Yes, of course. But trust me — the permission we give to defendants to destroy the reputation of their accusers is motivated by a lot more than constitutional principle, which is why it gets so out of hand. Clarence Thomas, Kobe Bryant, Mike Tyson, William Kennedy Smith (acquitted of date rape in 1991, sued last week by another woman for sexual assault) and many others smeared their accusers because they could, because they told the public a story that accords with its prejudices, because judges permit it and the press is more than happy to play the events for all their salacious worth.

No constitutional principle is at stake when a woman accuses her boss of sexual harassment, yet the very same dynamic is unleashed: Women who credibly charge a boss with serious sexual harassment can be sure that the company’s lawyers, like any criminal defense attorney, will try to discredit her by rummaging for muck in her sexual past. And the civil court judge will probably let enough of it into evidence to put a real crimp in the value of the case. (Yes, it is about money — the civil court system has no other remedy to offer such victims).

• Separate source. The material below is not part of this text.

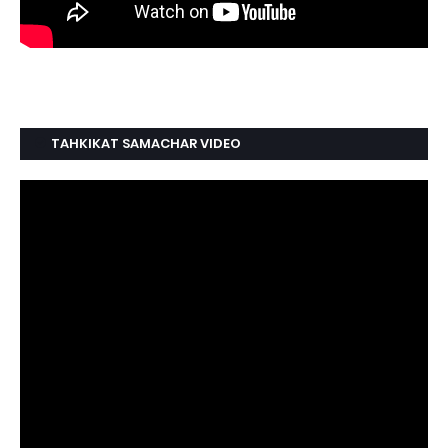
TAHKIKAT SAMACHAR VIDEO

The core problem is deeply embedded in our culture. People — jurors — think an unchaste woman is a lying woman. A recent University of Michigan study confirms that jurors continue to be as likely to assess the rape defendant’s guilt based on their view of the victim’s virtue as upon the other evidence presented. Yet having come to a time when the myth of premarital chastity no longer controls our behavior, ought we not restrict its control over our judgments of “unchaste” victims of abuse?

Kathleen Peratis, counsel to the New York law firm Outten & Golden LLP, is a board member of Human Rights Watch.